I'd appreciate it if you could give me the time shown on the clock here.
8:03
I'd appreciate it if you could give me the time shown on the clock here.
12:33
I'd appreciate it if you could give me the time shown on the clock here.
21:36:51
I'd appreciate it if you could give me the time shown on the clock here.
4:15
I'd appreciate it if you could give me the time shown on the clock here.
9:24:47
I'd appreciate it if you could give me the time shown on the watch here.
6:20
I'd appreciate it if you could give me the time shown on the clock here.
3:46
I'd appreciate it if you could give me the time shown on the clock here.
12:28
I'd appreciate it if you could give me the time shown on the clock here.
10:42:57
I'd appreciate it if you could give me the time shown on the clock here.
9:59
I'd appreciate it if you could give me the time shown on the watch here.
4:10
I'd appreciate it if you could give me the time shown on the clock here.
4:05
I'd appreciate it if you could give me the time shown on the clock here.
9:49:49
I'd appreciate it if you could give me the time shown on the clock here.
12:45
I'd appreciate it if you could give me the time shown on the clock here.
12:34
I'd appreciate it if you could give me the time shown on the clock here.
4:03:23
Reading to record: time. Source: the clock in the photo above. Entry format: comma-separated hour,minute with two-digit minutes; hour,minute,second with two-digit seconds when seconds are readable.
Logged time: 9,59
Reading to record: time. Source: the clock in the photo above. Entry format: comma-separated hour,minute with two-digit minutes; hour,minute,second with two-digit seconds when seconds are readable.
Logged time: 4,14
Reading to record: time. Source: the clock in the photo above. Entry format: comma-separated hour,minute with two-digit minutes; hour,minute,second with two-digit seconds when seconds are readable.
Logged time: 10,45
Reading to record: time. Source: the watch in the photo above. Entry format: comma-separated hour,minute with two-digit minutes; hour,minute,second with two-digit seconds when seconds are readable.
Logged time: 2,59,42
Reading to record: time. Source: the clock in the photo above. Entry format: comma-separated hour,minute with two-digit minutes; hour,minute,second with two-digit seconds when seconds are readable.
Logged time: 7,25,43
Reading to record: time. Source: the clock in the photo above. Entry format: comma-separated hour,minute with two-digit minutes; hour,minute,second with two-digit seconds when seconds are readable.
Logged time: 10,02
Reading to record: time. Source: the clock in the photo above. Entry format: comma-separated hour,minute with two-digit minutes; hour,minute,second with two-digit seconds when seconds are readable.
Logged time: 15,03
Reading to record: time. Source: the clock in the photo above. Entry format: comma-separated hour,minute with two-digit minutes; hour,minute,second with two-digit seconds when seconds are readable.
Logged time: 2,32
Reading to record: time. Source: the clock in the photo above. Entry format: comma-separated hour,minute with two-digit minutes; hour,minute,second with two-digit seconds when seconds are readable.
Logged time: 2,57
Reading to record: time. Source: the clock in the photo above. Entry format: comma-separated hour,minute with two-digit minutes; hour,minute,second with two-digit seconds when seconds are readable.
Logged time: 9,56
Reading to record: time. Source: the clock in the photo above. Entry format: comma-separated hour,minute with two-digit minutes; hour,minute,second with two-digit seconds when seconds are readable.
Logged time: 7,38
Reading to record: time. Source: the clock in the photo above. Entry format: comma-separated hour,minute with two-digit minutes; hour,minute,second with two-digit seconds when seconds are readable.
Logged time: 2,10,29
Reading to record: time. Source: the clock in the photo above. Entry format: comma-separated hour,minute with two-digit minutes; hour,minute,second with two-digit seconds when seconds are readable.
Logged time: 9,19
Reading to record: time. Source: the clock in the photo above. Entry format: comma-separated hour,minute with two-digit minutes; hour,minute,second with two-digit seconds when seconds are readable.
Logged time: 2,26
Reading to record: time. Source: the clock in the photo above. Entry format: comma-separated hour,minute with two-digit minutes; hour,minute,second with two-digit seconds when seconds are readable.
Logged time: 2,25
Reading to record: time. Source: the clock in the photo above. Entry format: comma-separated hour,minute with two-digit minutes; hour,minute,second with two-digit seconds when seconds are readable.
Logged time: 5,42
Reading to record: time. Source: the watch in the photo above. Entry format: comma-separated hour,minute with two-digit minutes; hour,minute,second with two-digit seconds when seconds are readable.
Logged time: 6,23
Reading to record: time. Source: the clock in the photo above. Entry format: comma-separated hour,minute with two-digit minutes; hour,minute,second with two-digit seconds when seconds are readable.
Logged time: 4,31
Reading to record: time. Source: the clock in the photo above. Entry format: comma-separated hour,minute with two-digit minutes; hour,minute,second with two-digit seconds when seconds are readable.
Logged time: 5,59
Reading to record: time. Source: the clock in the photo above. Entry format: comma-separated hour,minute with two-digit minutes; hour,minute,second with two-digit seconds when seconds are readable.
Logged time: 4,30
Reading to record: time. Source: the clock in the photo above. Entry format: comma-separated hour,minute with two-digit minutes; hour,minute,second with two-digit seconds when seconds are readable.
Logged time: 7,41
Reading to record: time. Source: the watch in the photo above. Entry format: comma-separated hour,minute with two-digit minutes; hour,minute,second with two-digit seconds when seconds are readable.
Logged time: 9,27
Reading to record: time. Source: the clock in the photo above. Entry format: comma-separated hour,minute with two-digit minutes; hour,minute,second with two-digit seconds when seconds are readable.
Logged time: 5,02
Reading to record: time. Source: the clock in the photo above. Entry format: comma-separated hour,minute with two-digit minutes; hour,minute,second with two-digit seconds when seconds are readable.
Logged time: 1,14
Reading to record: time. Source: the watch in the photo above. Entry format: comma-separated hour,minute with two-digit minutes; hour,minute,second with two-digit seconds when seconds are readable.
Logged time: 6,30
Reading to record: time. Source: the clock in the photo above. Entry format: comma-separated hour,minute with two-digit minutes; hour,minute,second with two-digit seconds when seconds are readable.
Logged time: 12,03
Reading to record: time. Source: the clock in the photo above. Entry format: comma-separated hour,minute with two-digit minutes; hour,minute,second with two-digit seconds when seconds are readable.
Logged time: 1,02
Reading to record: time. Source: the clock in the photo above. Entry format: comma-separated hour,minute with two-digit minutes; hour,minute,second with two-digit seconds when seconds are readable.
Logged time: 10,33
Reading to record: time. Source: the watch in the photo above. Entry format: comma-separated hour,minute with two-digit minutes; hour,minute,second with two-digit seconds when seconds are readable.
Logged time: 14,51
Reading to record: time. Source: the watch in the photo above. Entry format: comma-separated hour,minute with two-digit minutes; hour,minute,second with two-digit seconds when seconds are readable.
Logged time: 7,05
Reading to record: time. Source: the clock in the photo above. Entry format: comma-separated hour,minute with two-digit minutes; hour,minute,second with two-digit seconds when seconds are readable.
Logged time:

### Aim of the exercise
Render the records as a Markdown table with the columns Number and Line. Start at the first line and go on through the line containing "Logged time: 2,59,42", numbering each line and leaving out blank lines.

### Complete answer
| Number | Line |
|---|---|
| 1 | I'd appreciate it if you could give me the time shown on the clock here. |
| 2 | 8:03 |
| 3 | I'd appreciate it if you could give me the time shown on the clock here. |
| 4 | 12:33 |
| 5 | I'd appreciate it if you could give me the time shown on the clock here. |
| 6 | 21:36:51 |
| 7 | I'd appreciate it if you could give me the time shown on the clock here. |
| 8 | 4:15 |
| 9 | I'd appreciate it if you could give me the time shown on the clock here. |
| 10 | 9:24:47 |
| 11 | I'd appreciate it if you could give me the time shown on the watch here. |
| 12 | 6:20 |
| 13 | I'd appreciate it if you could give me the time shown on the clock here. |
| 14 | 3:46 |
| 15 | I'd appreciate it if you could give me the time shown on the clock here. |
| 16 | 12:28 |
| 17 | I'd appreciate it if you could give me the time shown on the clock here. |
| 18 | 10:42:57 |
| 19 | I'd appreciate it if you could give me the time shown on the clock here. |
| 20 | 9:59 |
| 21 | I'd appreciate it if you could give me the time shown on the watch here. |
| 22 | 4:10 |
| 23 | I'd appreciate it if you could give me the time shown on the clock here. |
| 24 | 4:05 |
| 25 | I'd appreciate it if you could give me the time shown on the clock here. |
| 26 | 9:49:49 |
| 27 | I'd appreciate it if you could give me the time shown on the clock here. |
| 28 | 12:45 |
| 29 | I'd appreciate it if you could give me the time shown on the clock here. |
| 30 | 12:34 |
| 31 | I'd appreciate it if you could give me the time shown on the clock here. |
| 32 | 4:03:23 |
| 33 | Reading to record: time. Source: the clock in the photo above. Entry format: comma-separated hour,minute with two-digit minutes; hour,minute,second with two-digit seconds when seconds are readable. |
| 34 | Logged time: 9,59 |
| 35 | Reading to record: time. Source: the clock in the photo above. Entry format: comma-separated hour,minute with two-digit minutes; hour,minute,second with two-digit seconds when seconds are readable. |
| 36 | Logged time: 4,14 |
| 37 | Reading to record: time. Source: the clock in the photo above. Entry format: comma-separated hour,minute with two-digit minutes; hour,minute,second with two-digit seconds when seconds are readable. |
| 38 | Logged time: 10,45 |
| 39 | Reading to record: time. Source: the watch in the photo above. Entry format: comma-separated hour,minute with two-digit minutes; hour,minute,second with two-digit seconds when seconds are readable. |
| 40 | Logged time: 2,59,42 |